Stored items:
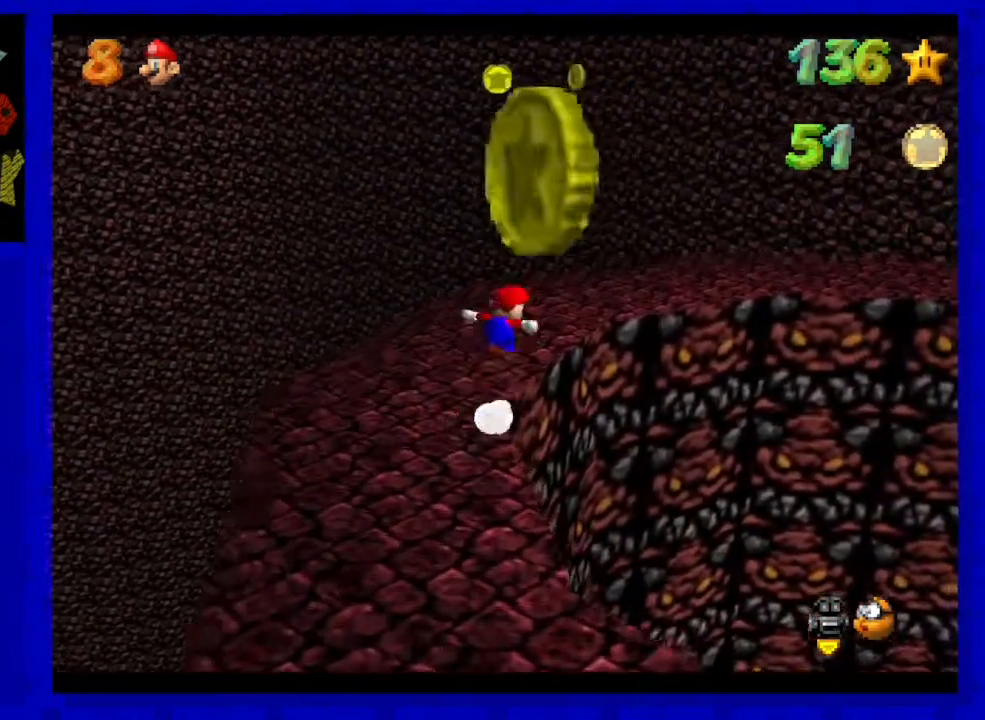
{"buttons": [], "left_stick": "up-left", "events": [[100, "A", "up"]]}
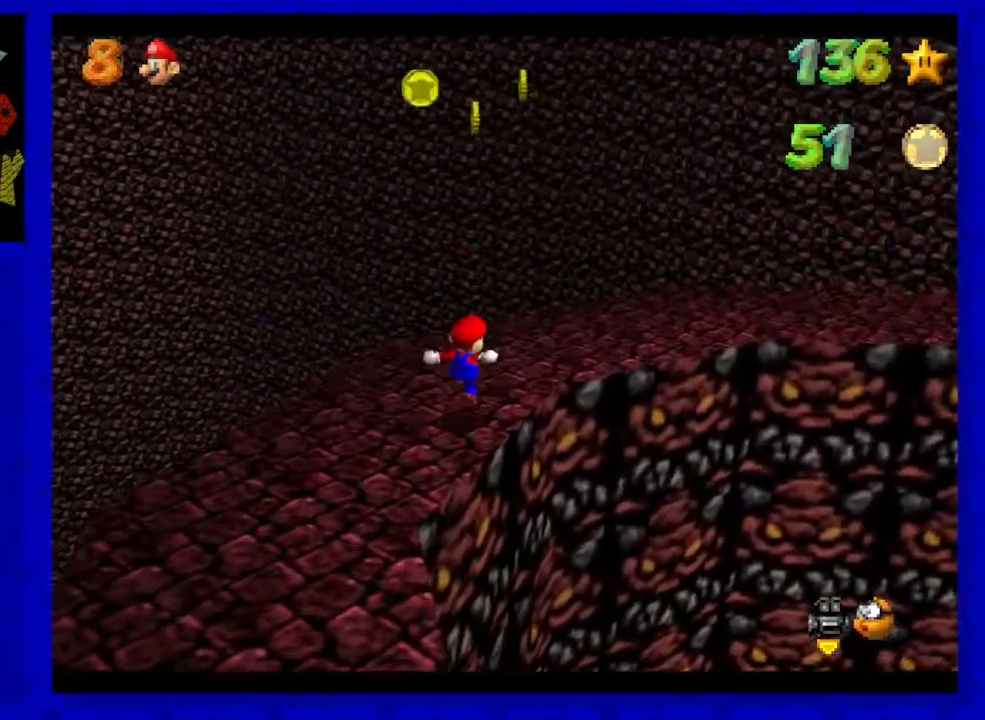
{"buttons": ["A"], "left_stick": "down-left", "events": [[167, "A", "down"], [283, "left_stick", "left"], [417, "left_stick", "down-left"]]}
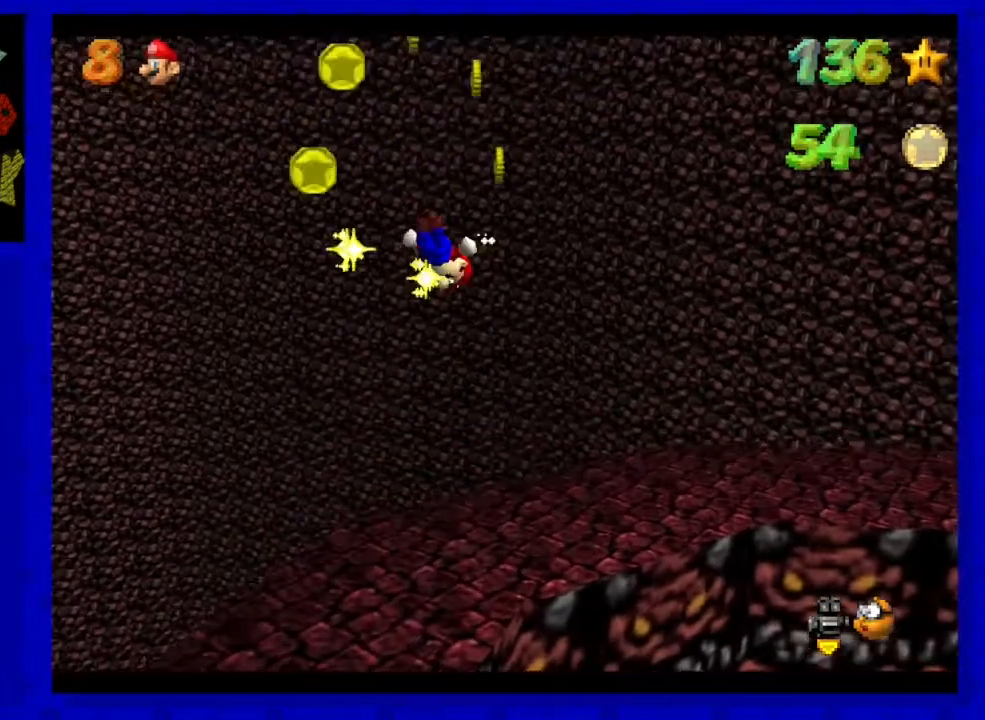
{"buttons": [], "left_stick": "up-left", "events": [[133, "left_stick", "up-left"], [167, "A", "up"], [200, "Z", "down"], [383, "Z", "up"]]}
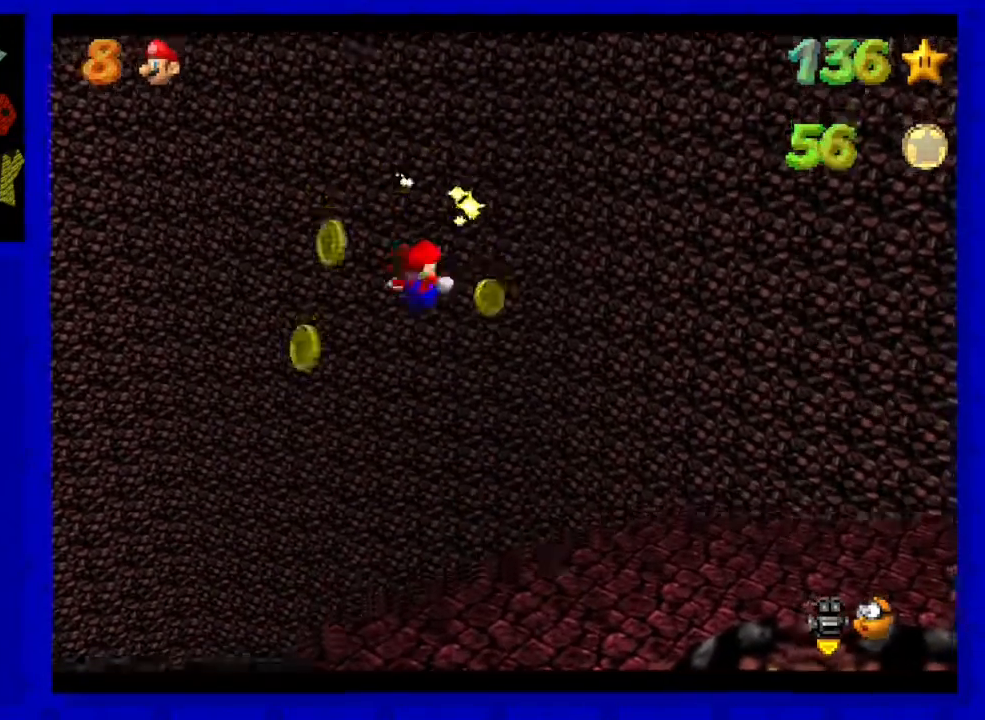
{"buttons": [], "left_stick": "center", "events": [[50, "C_LEFT", "down"], [183, "C_LEFT", "up"], [183, "left_stick", "up"], [250, "C_LEFT", "down"], [367, "C_LEFT", "up"], [400, "left_stick", "center"]]}
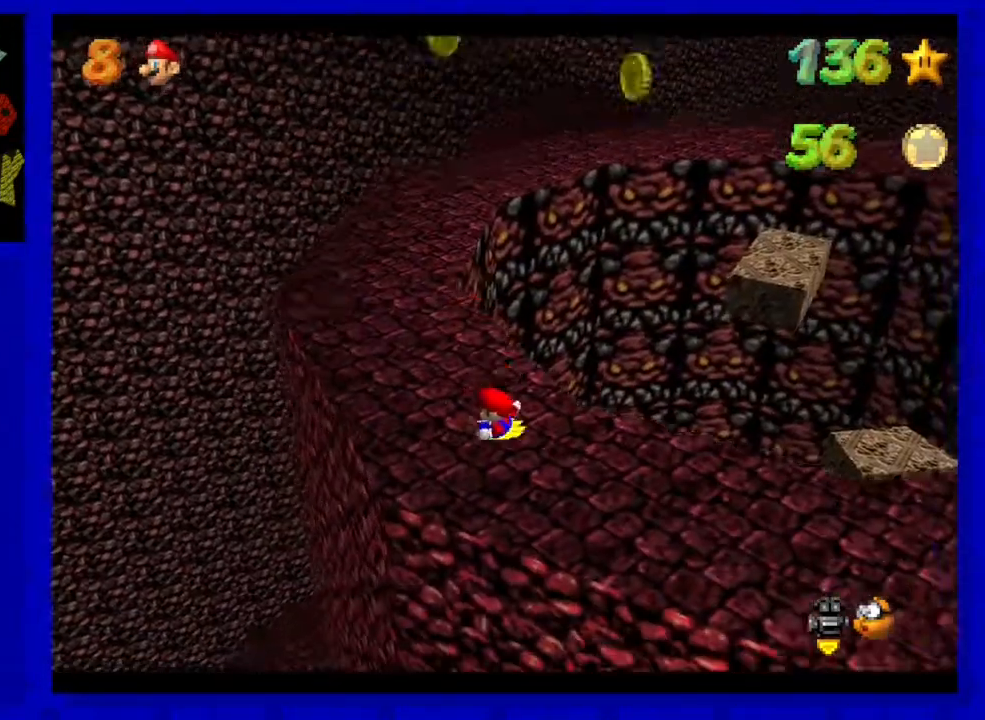
{"buttons": [], "left_stick": "up-left", "events": [[183, "left_stick", "up-left"]]}
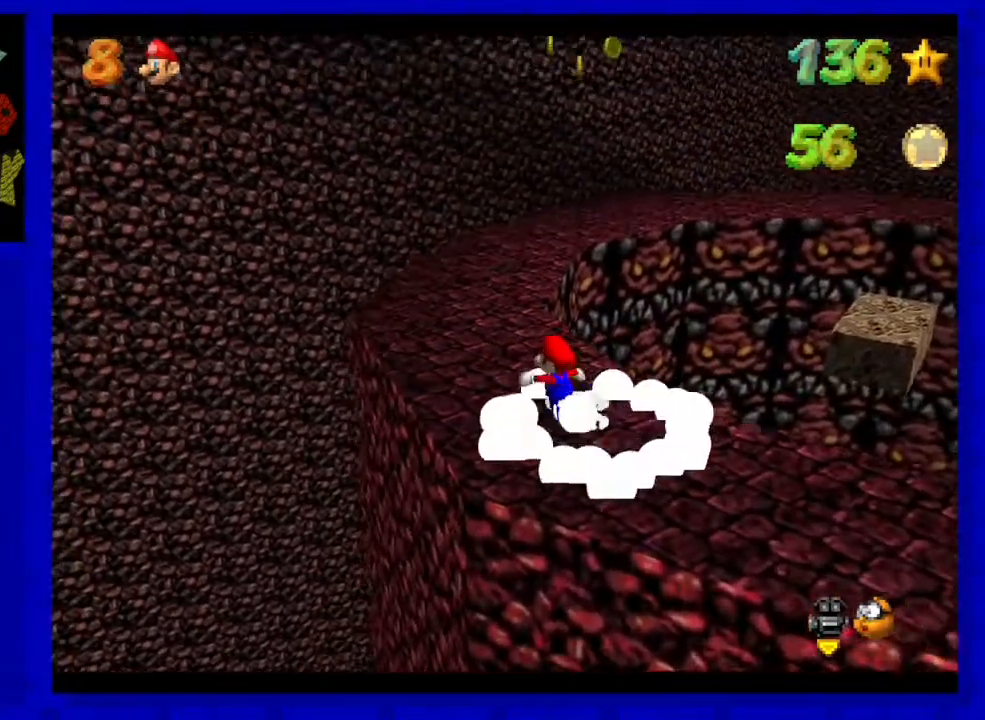
{"buttons": [], "left_stick": "up-left", "events": [[117, "left_stick", "up"], [333, "A", "down"], [400, "A", "up"], [400, "left_stick", "up-left"]]}
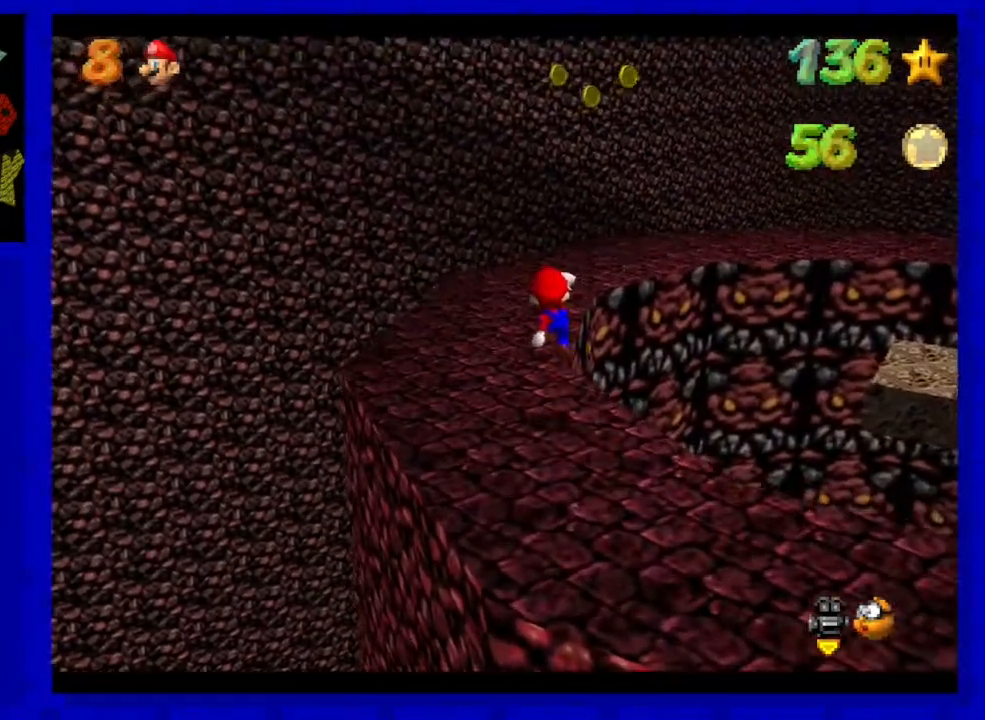
{"buttons": ["A"], "left_stick": "up", "events": [[217, "left_stick", "up"], [333, "left_stick", "up-right"], [400, "A", "down"], [483, "left_stick", "up"]]}
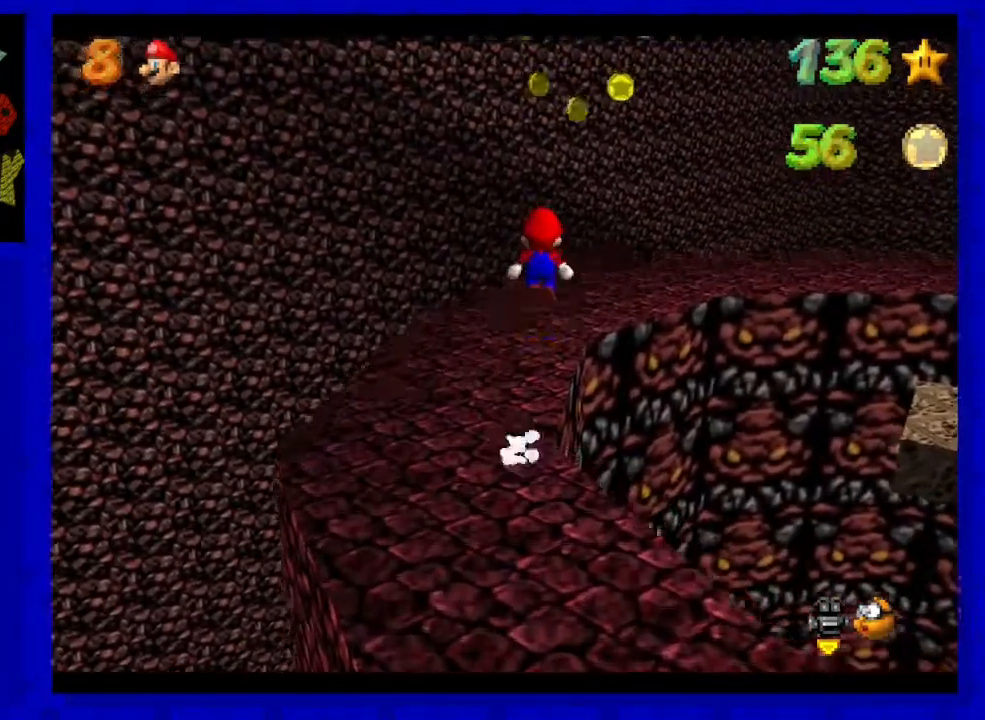
{"buttons": [], "left_stick": "up-right", "events": [[67, "A", "up"], [183, "left_stick", "up-right"]]}
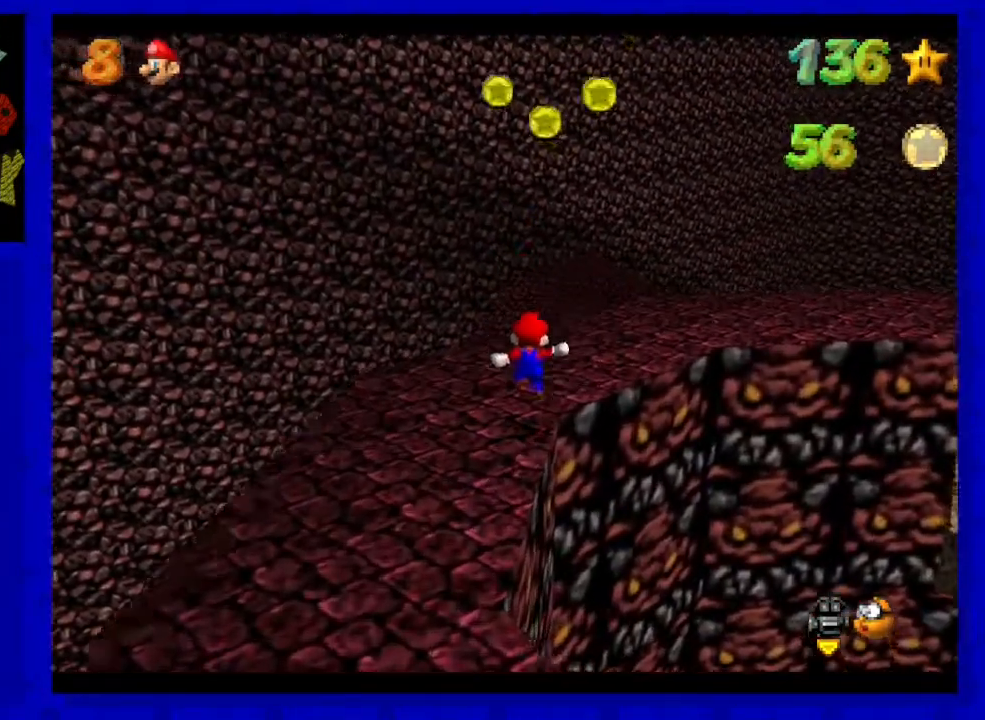
{"buttons": ["A"], "left_stick": "right", "events": [[167, "A", "down"], [200, "left_stick", "down-right"], [350, "left_stick", "up"], [450, "left_stick", "right"]]}
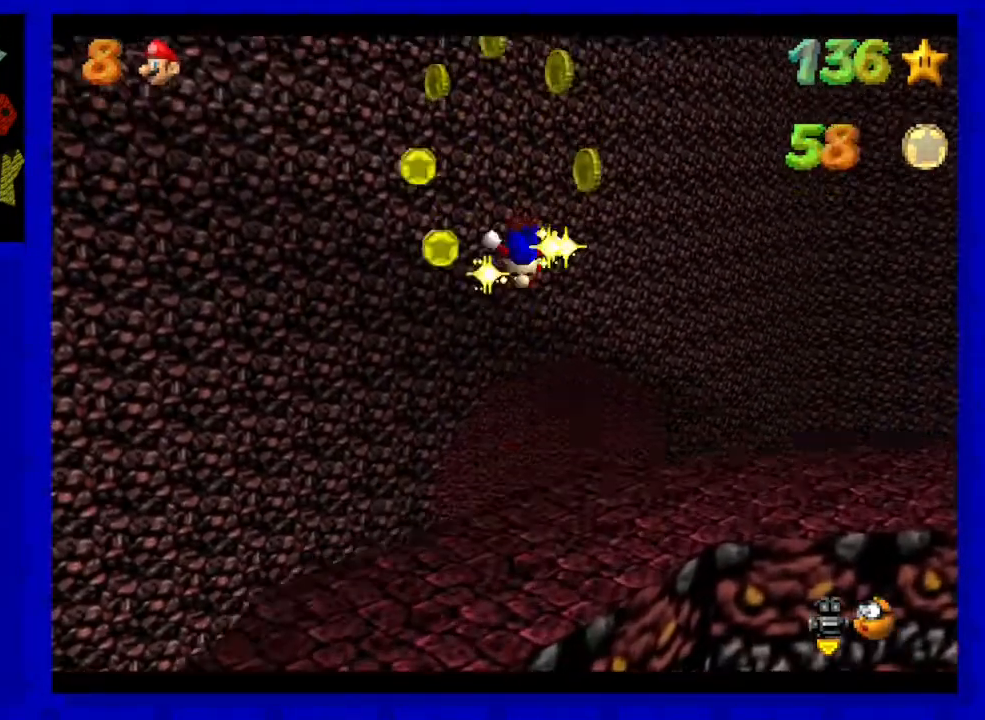
{"buttons": [], "left_stick": "down", "events": [[50, "left_stick", "up"], [100, "A", "up"], [100, "left_stick", "right"], [167, "Z", "down"], [167, "left_stick", "down-right"], [350, "left_stick", "center"], [417, "Z", "up"], [483, "left_stick", "down"]]}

Work request. Every line above should be duplicated exactly; the pictures are to be left out.

Answer area.
{"buttons": [], "left_stick": "up-left", "events": [[100, "A", "up"]]}
{"buttons": ["A"], "left_stick": "down-left", "events": [[167, "A", "down"], [283, "left_stick", "left"], [417, "left_stick", "down-left"]]}
{"buttons": [], "left_stick": "up-left", "events": [[133, "left_stick", "up-left"], [167, "A", "up"], [200, "Z", "down"], [383, "Z", "up"]]}
{"buttons": [], "left_stick": "center", "events": [[50, "C_LEFT", "down"], [183, "C_LEFT", "up"], [183, "left_stick", "up"], [250, "C_LEFT", "down"], [367, "C_LEFT", "up"], [400, "left_stick", "center"]]}
{"buttons": [], "left_stick": "up-left", "events": [[183, "left_stick", "up-left"]]}
{"buttons": [], "left_stick": "up-left", "events": [[117, "left_stick", "up"], [333, "A", "down"], [400, "A", "up"], [400, "left_stick", "up-left"]]}
{"buttons": ["A"], "left_stick": "up", "events": [[217, "left_stick", "up"], [333, "left_stick", "up-right"], [400, "A", "down"], [483, "left_stick", "up"]]}
{"buttons": [], "left_stick": "up-right", "events": [[67, "A", "up"], [183, "left_stick", "up-right"]]}
{"buttons": ["A"], "left_stick": "right", "events": [[167, "A", "down"], [200, "left_stick", "down-right"], [350, "left_stick", "up"], [450, "left_stick", "right"]]}
{"buttons": [], "left_stick": "down", "events": [[50, "left_stick", "up"], [100, "A", "up"], [100, "left_stick", "right"], [167, "Z", "down"], [167, "left_stick", "down-right"], [350, "left_stick", "center"], [417, "Z", "up"], [483, "left_stick", "down"]]}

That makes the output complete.